# [Data excerpts]
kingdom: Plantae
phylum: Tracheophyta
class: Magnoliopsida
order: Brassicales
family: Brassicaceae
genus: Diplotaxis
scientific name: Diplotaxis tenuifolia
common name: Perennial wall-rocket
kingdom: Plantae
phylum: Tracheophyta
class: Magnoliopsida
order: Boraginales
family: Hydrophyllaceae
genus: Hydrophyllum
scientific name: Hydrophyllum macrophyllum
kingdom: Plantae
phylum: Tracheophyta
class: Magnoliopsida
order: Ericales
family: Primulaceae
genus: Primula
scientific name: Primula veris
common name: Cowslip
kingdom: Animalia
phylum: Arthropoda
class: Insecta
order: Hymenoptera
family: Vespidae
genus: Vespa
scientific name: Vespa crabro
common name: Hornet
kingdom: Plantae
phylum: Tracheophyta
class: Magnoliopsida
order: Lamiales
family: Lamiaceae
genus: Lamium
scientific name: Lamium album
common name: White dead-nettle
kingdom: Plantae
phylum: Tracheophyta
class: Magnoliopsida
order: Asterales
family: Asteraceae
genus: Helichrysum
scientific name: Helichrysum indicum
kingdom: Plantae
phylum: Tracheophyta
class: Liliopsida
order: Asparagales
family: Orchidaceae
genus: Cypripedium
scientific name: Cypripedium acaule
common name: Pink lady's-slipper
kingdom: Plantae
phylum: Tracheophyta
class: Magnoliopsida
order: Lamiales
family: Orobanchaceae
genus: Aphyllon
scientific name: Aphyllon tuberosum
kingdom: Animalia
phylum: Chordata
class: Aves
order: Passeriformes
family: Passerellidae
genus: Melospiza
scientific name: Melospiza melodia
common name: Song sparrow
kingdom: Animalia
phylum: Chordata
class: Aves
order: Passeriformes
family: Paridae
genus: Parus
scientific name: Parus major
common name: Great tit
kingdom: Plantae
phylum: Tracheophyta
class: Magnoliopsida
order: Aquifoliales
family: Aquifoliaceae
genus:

# [Given request]
Reproduce every line of the items above word for word, leaving nothing out and changing nothing.

# [The completed task]
kingdom: Plantae
phylum: Tracheophyta
class: Magnoliopsida
order: Brassicales
family: Brassicaceae
genus: Diplotaxis
scientific name: Diplotaxis tenuifolia
common name: Perennial wall-rocket
kingdom: Plantae
phylum: Tracheophyta
class: Magnoliopsida
order: Boraginales
family: Hydrophyllaceae
genus: Hydrophyllum
scientific name: Hydrophyllum macrophyllum
kingdom: Plantae
phylum: Tracheophyta
class: Magnoliopsida
order: Ericales
family: Primulaceae
genus: Primula
scientific name: Primula veris
common name: Cowslip
kingdom: Animalia
phylum: Arthropoda
class: Insecta
order: Hymenoptera
family: Vespidae
genus: Vespa
scientific name: Vespa crabro
common name: Hornet
kingdom: Plantae
phylum: Tracheophyta
class: Magnoliopsida
order: Lamiales
family: Lamiaceae
genus: Lamium
scientific name: Lamium album
common name: White dead-nettle
kingdom: Plantae
phylum: Tracheophyta
class: Magnoliopsida
order: Asterales
family: Asteraceae
genus: Helichrysum
scientific name: Helichrysum indicum
kingdom: Plantae
phylum: Tracheophyta
class: Liliopsida
order: Asparagales
family: Orchidaceae
genus: Cypripedium
scientific name: Cypripedium acaule
common name: Pink lady's-slipper
kingdom: Plantae
phylum: Tracheophyta
class: Magnoliopsida
order: Lamiales
family: Orobanchaceae
genus: Aphyllon
scientific name: Aphyllon tuberosum
kingdom: Animalia
phylum: Chordata
class: Aves
order: Passeriformes
family: Passerellidae
genus: Melospiza
scientific name: Melospiza melodia
common name: Song sparrow
kingdom: Animalia
phylum: Chordata
class: Aves
order: Passeriformes
family: Paridae
genus: Parus
scientific name: Parus major
common name: Great tit
kingdom: Plantae
phylum: Tracheophyta
class: Magnoliopsida
order: Aquifoliales
family: Aquifoliaceae
genus:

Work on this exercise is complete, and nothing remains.